The Psychological Effects of Conducting A DIY Death Cleanup
If it so happens that a traumatic experience involving the death of a loved one takes place in your home, then you are probably burdened with the decision of who to conduct a death cleanup.
Some people do not know that in the event of a traumatic death, law enforcers and other related authorities will only do as much as remove the body and carry out investigations. Cleaning up the trauma scene is left to homeowners and family members.
The Psychological Dangers Of Cleaning A Death Scene
Cleaning a death scene is no ordinary task whether for a professional or a first-timer. Veteran crime scene cleaners still talk about the impact that their first major crime scene cleaning job had on them. They never forget. As they experience more traumatic scenes, it begins to take a psychological toll on them. This is why most of them do a psychological checkup from time to time by visiting a professional.

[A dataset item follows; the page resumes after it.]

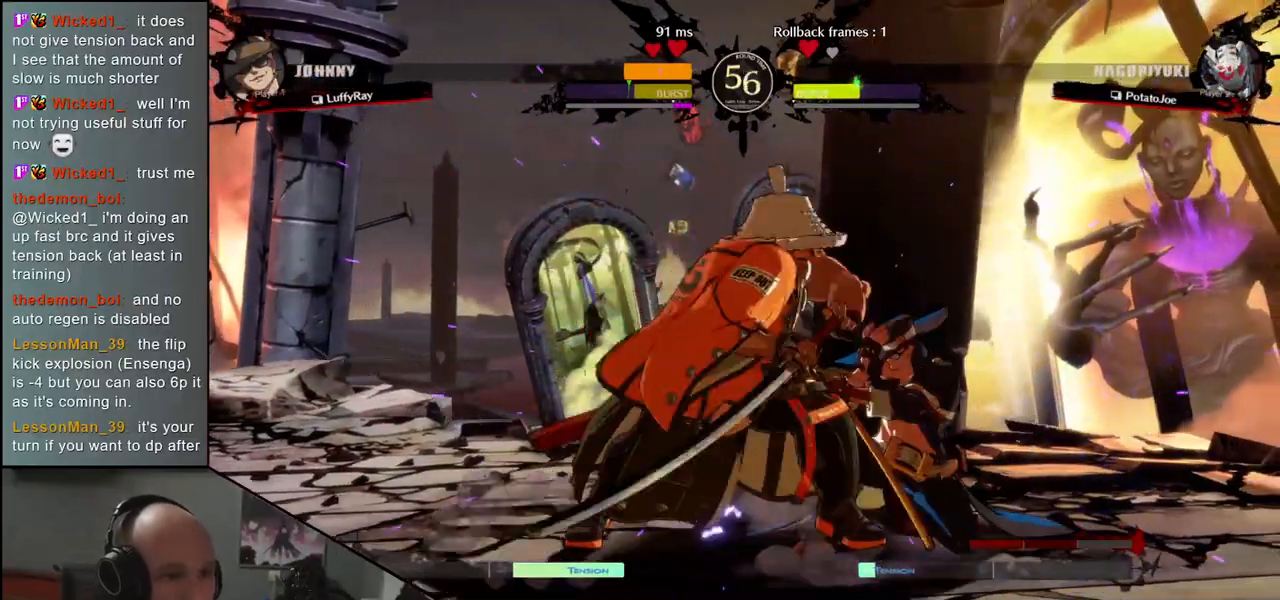
{"dt_ms": 500, "buttons": [], "left_stick": "left", "events": [[83, "SQUARE", "up"], [83, "left_stick", "down-right"], [217, "SQUARE", "down"], [317, "SQUARE", "up"], [367, "left_stick", "center"], [417, "left_stick", "left"]]}
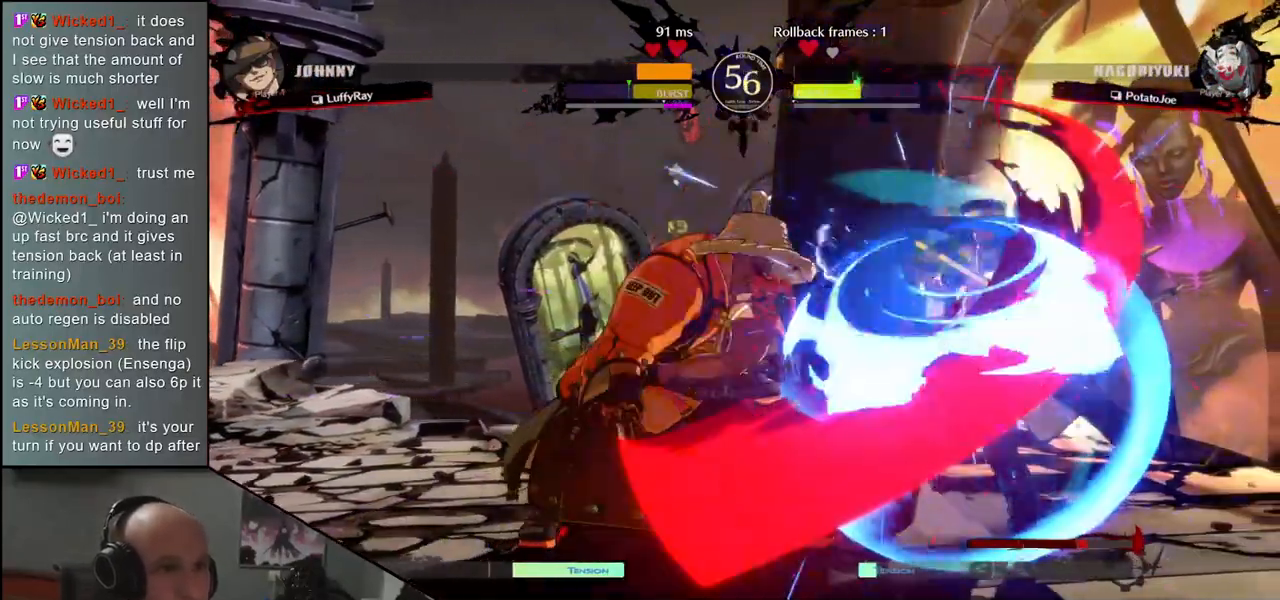
{"dt_ms": 1000, "buttons": [], "left_stick": "right"}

What about those directly related to the trauma, maybe family members of someone who died at home? Research has shown that when such individual partakes directly in the cleanup of the death scene, then there is a good chance negative emotions and psychological issues will be significantly heightened.
Speaking about psychological dangers, the two common psychological issues that people who render death cleanup services have been known to develop are depression and Post Traumatic Stress Disorder (PTSD).
While not much research has been carried out on the psychological effects of trauma victims carrying out their own trauma scene cleanup, we can draw lines of parallel from the studies carried out on law enforcement personnel. The studies have shown that professional crime scene investigators tend to be more suicidal and depressed than their colleagues in different other areas of law enforcement.
Now, think of this. This set of people have already acquired the necessary training needed to undergo their job, thus the term professionals. Many of them also have ongoing and sometimes mandatory psychological help from professional psychologists, still the statistics are not in their favor. Then there is you, probably with none of these at your disposal, and who has probably never been on a crime scene, but are just relying on your housekeeping skills to do the job. You’ve just read how psychologically debilitating trauma scenes can be for crime scene professionals, what do you honestly think it would do to you?
In conclusion, whether you consider yourself a macho, or have the required skill, expertise, tools, and equipment to undertake a trauma cleanup, DO NOT DO IT regardless of whether you were affected by the trauma either directly or indirectly.
If you have just lost a loved one and need a death cleanup carried out or have just been a victim of a traumatic incident in your home, give yourself a chance to heal properly and let the professionals handle it. This is not the time to start burning everlasting memories onto your mind. It might haunt you for the rest of your days.